Methods (Diagnosis, investigations and treatment)
Diagnosis and Investigations: Computed tomography of the neck objectified a posterior C5–C6 spondyloptosis allowed by a bipedicular fracture of C6 [Figure 1A‑B]. An anterior spondylolisthesis of C7-T1with bipedicular fracture of C7 were also found. No facet joint dislocation was present. Two fragments were detached from C6 and C7 body and reduced the spinal canal. There was a C5 anterior body fracture. Magnetic resonance imaging was not available.

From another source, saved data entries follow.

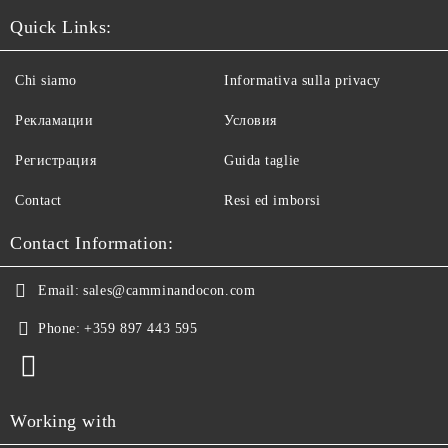
Quick Links:
Chi siamo
Informativa sulla privacy
Рекламации
Условия
Регистрация
Guida taglie
Contact
Resi ed imborsi
Contact Information:
Email:
sales@camminandocon.com
Phone:
+359 897 443 595
Working with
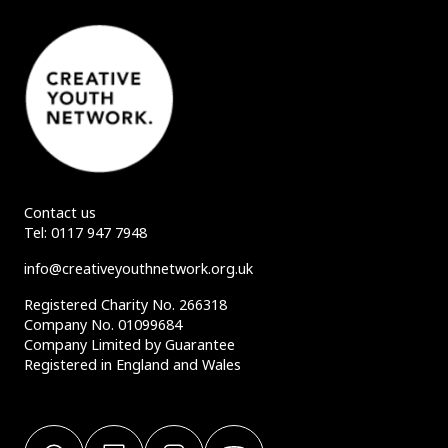
Contact us
Tel:
0117 947 7948
info@creativeyouthnetwork.org.uk
Registered Charity No. 266318
Company No. 01099684
Company Limited by Guarantee
Registered in England and Wales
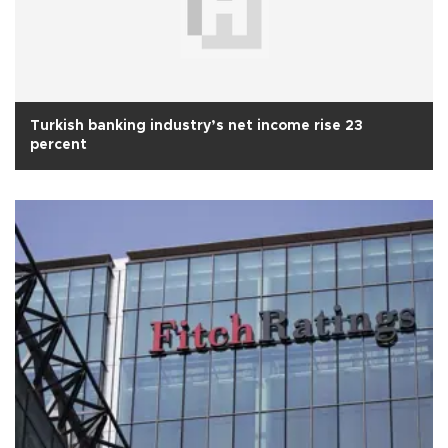
Turkish banking industry’s net income rise 23
percent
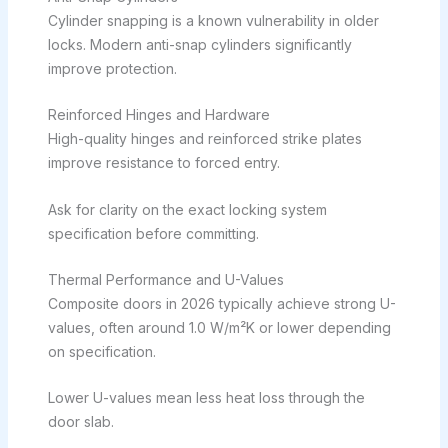
Cylinder snapping is a known vulnerability in older
locks. Modern anti-snap cylinders significantly
improve protection.
Reinforced Hinges and Hardware
High-quality hinges and reinforced strike plates
improve resistance to forced entry.
Ask for clarity on the exact locking system
specification before committing.
Thermal Performance and U-Values
Composite doors in 2026 typically achieve strong U-
values, often around 1.0 W/m²K or lower depending
on specification.
Lower U-values mean less heat loss through the
door slab.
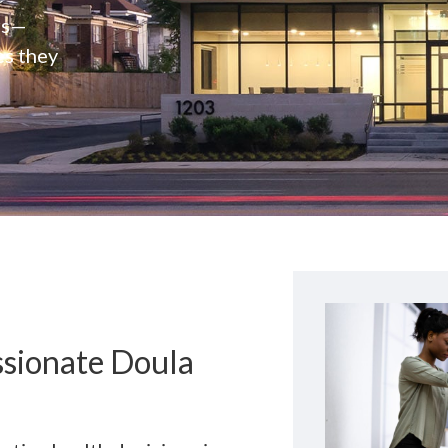
rs—
es they
ssionate Doula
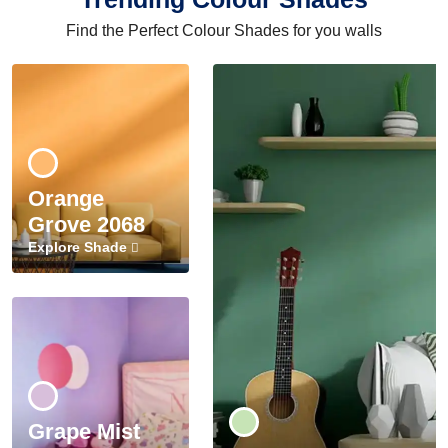
Find the Perfect Colour Shades for you walls
Orange
Grove 2068
Explore Shade
Grape Mist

Treatment: Surgical intervention was done by anterior approach only seven days after the trauma without preoperative cervical traction. The patient underwent a two level cervical corpectomy (C6-C7) with iliac crest fusion and rigid plate fixation. Patient was placed at supine position under general anesthesia. Oblique incision along the medial border of the right sternocleidomastoid muscle was given. After reaching to the injured area, the traumatized vertebral bodies of C6 and C7 were removed using Kerrison rongeur and bone-gouge forceps. The injured posterior longitudinal ligament was also removed and complete decompression of the cord was achieved. Tricortical iliac crest bone graft was placed in the corpectomy defect after applying manual traction. A rigid plate was fixed from C4 to T1 with two screws on C4, one screw on the bone graft and two screws on T1 [Figure 2A‑B]. Corporeal fracture of C5 didn’t allow to put screws there.